Jannik l’ha fatto, sapendo che i risultati sarebbe arrivati con il tempo. Non è raro, andando a spulciare le interviste post-partita degli ultimi due anni, trovare dichiarazioni di Sinner che, magari anche dopo una deludente sconfitta o una vittoria non esaltante, si diceva soddisfatto per le soluzioni messi in campo, per quanto aveva provato a fare. Ora che i nodi cominciano ad arrivare al pettine, quelle dichiarazioni assumono un significato ben preciso. Jannik sapeva (e sa) di essere nel mezzo di un cammino che proverà a portarlo ai massimi livelli, dimostrando una consapevolezza e una maturità decisamente invidiabili per un ragazzo della sua età.
Ma torniamo ai tre aspetti chiave del gioco di un tennista: testa, fisico, colpi. Cambiando il suo gioco e uscendo dalla sua zona di comfort, Sinner ha cambiato anche atteggiamento mentale. Il lavoro fatto ha creato più incertezze, più inquietudini e quello che sembrava essere il suo principale punto di forza – la tenuta mentale – è stata messa in discussione. Anche qui Jannik è stato bravo ad accettare tutto questo. Ad accettare che gli errori fanno parte del processo, ma sono fondamentali per il successo.
Qui sta la chiave del successo di Sinner: la gestione dei momenti chiave del match. È nella gestione di pochi punti che, spesso, si decide un match, soprattutto a determinati livelli. In quei punti, spesso, i tre aspetti trovano la massima sintesi espressiva. Il Sinner di tre anni fa, forse, aveva la spavalderia di affrontarli con maggiore sicurezza dei mesi e degli anni successivi, ma sicuramente non aveva la tenuta fisica e, soprattutto, la varietà tecnica e tattica per trovare le soluzioni giuste.
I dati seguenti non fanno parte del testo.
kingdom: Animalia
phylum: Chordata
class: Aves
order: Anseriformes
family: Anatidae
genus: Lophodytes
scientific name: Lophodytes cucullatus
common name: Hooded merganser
Il nuovo Jannik ci ha lavorato tanto, ci sta lavorando ancora – come affermato da lui stesso anche dopo il successo di Toronto – ma sembra proprio che ci stia arrivando. Come detto, è dovuto passare attraverso un percorso che ha messo in dubbio le sue certezze, ma è stato bravissimo a capire che se voleva arrivare al top questo percorso era tracciato e irrinunciabile.
Ora solo il tempo e i risultati ci diranno a che punto siamo con il processo. Ovviamente solo le vittoria conferiranno un significato a tutto questo. Però, ancora, riprendendo alcune parole recenti di Sinner, troviamo altri pezzi da unire al puzzle. Per esempio dopo la semifinale persa contro Djokovic a Wimbledon, molti hanno storto il naso quando l’azzurro ha affermato a fine partita di essersi sentito “molto più vicino, molto più alla pari nel gioco rispetto allo scorso anno”. Ma come? Nel 2022 ha perso 3-2 ed ha dominato i primi due set, mentre nel 2023 ha perso con un secco 3-0. Come fa a dire così?
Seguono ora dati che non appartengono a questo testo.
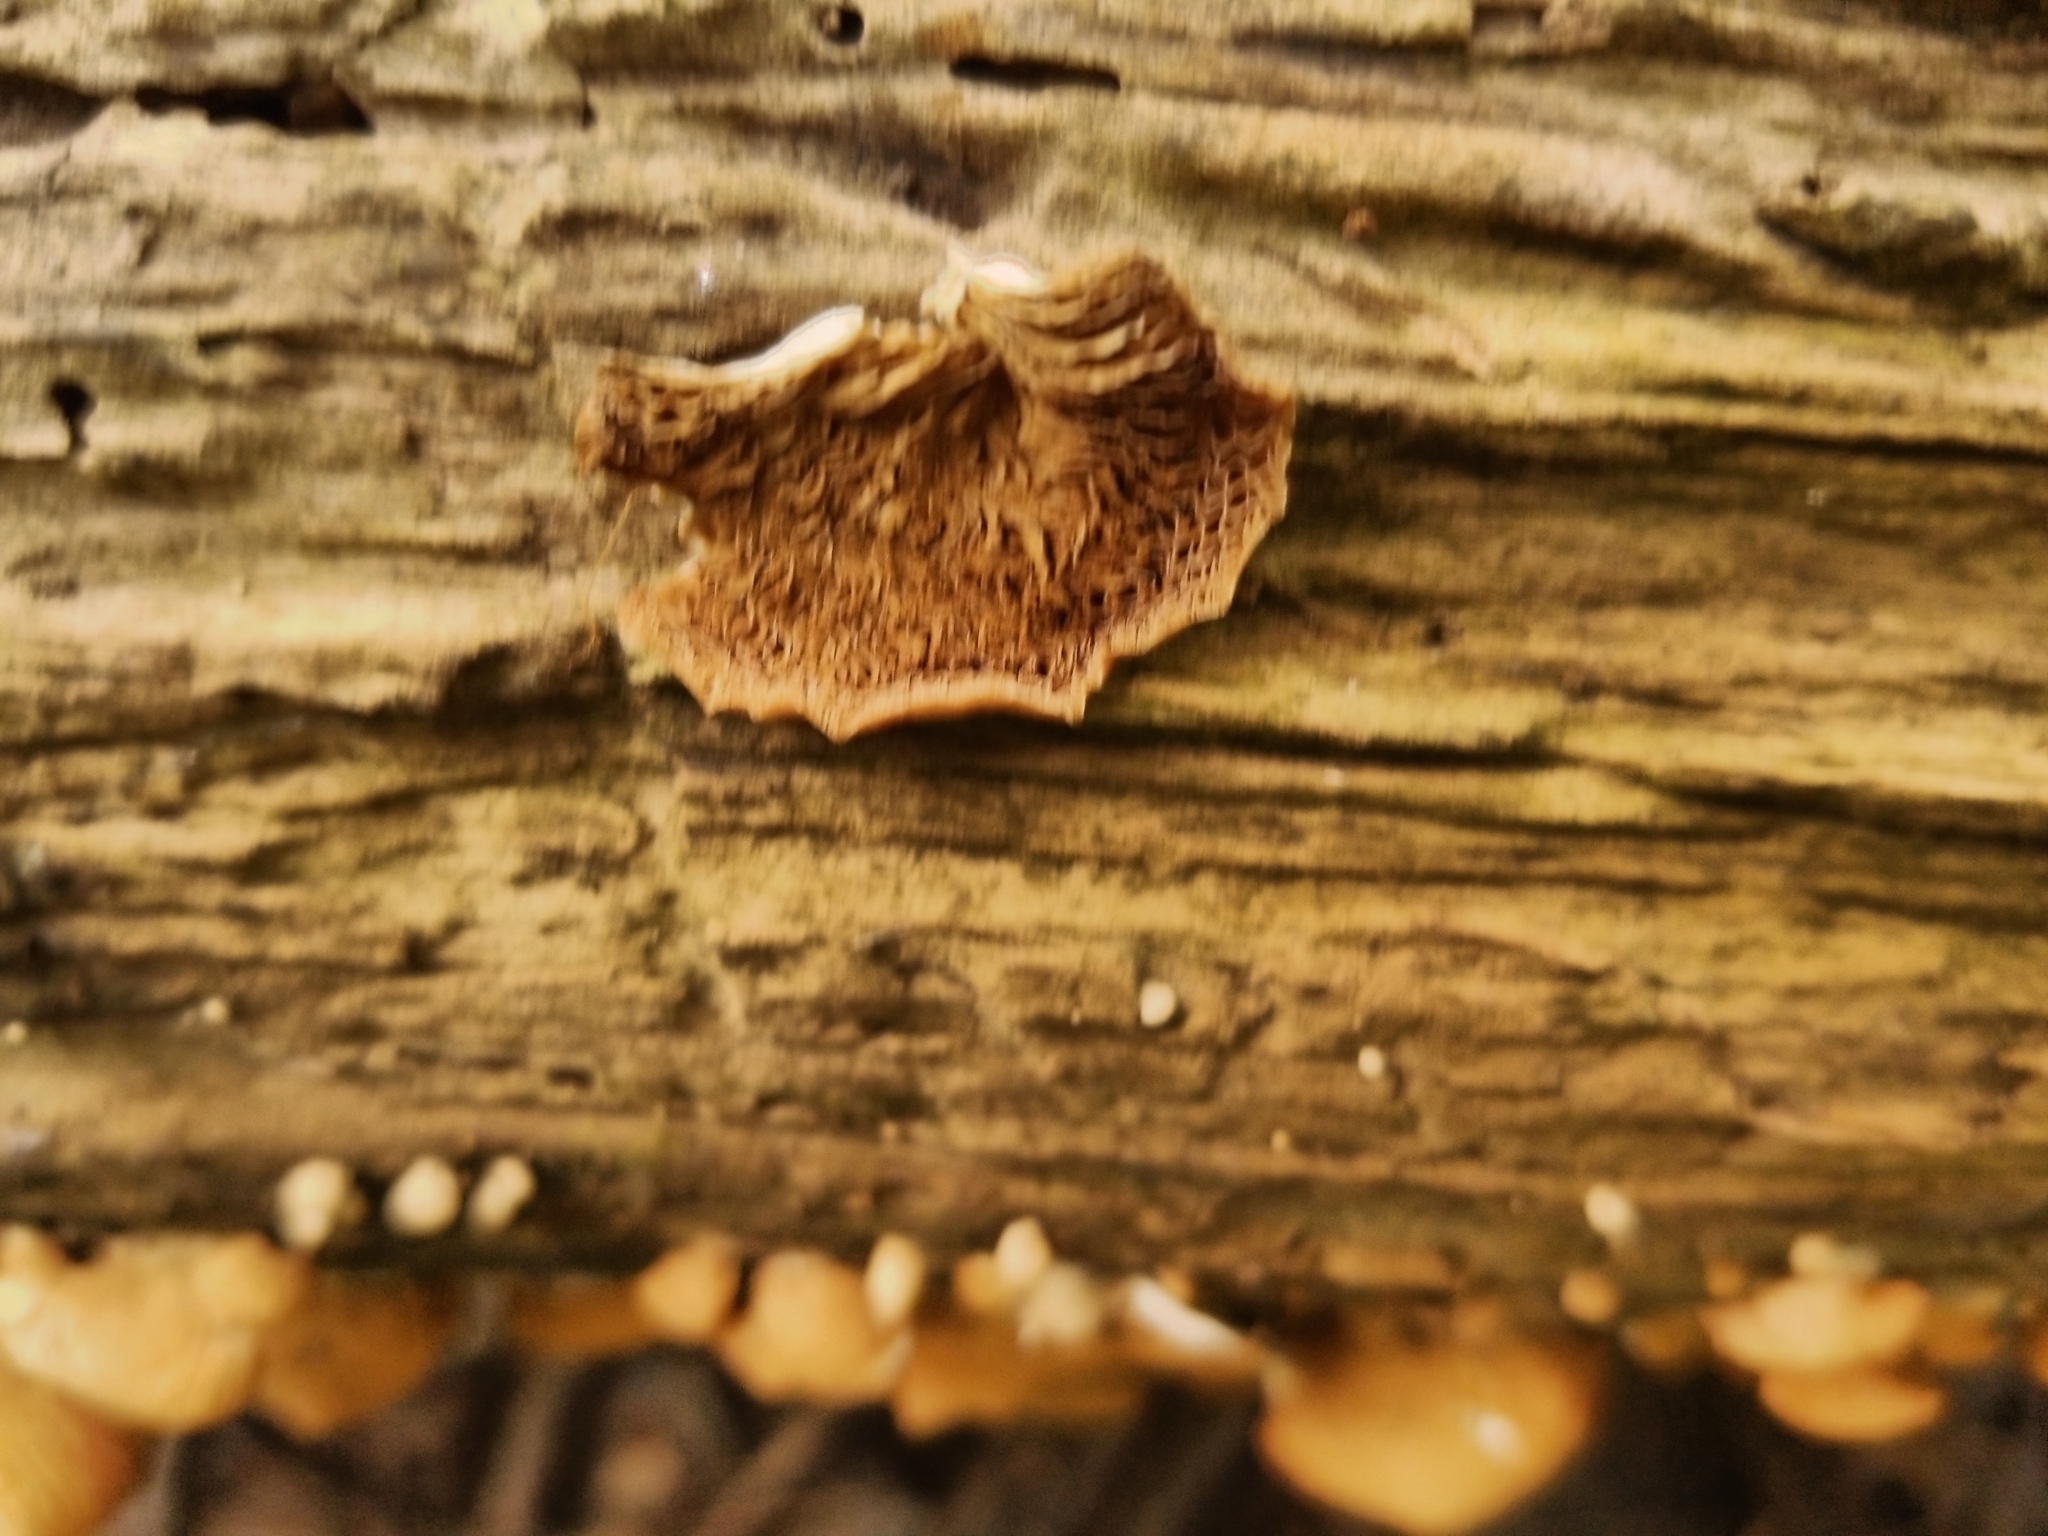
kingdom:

Sotto la superficie, però, ci sono verità diverse. Il Sinner del 2022 ha sorpreso Nole nei primi due set, è vero, ma poi quando il serbo è rientrato in partita non c’è più stata storia. Nel 2023 è andata molto diversamente: tre set a zero, è vero, ma se andiamo a guardare i numeri scopriamo che i punti differenza tra i due sono stati “solo” dieci. Dieci punti su 202. Significa che se Jannik avesse vinto solo la metà di quei punti (cinque), i due sarebbero stati pari.
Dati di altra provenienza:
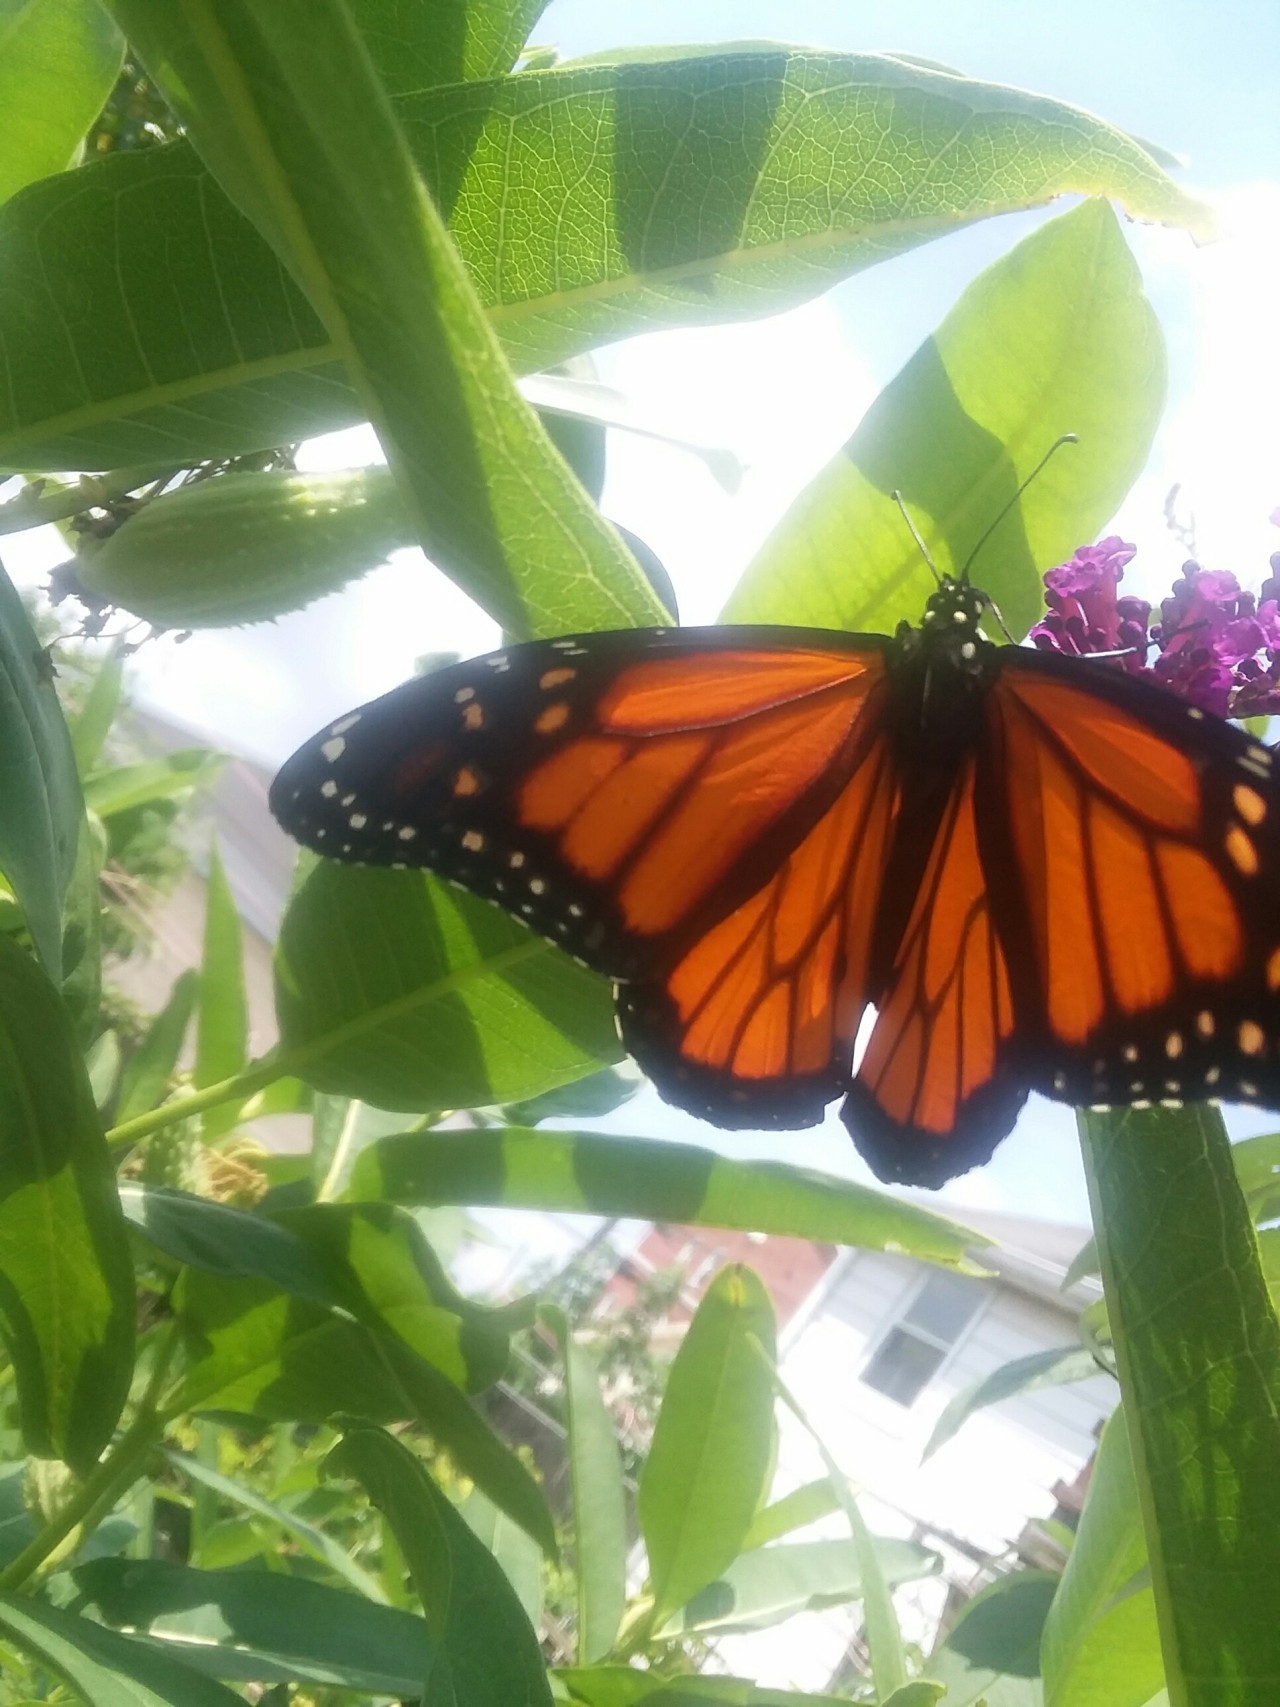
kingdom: Animalia
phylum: Arthropoda
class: Insecta
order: Lepidoptera
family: Nymphalidae
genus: Danaus
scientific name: Danaus plexippus
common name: Monarch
E qui torniamo al punto di partenza: gestione dei momenti chiave, capacità di superare i momenti di difficoltà. Qui sta il segreto del successo. Sembra una semplificazione, ma non è così. Il lavoro di un tennista che vuole vincere tutto, è mirato a questi momenti. Il Sinner di Toronto ha dimostrato che il processo è a buon punto, che la strada è giusta. E che ora bisogna continuare a lavorare in questa direzione.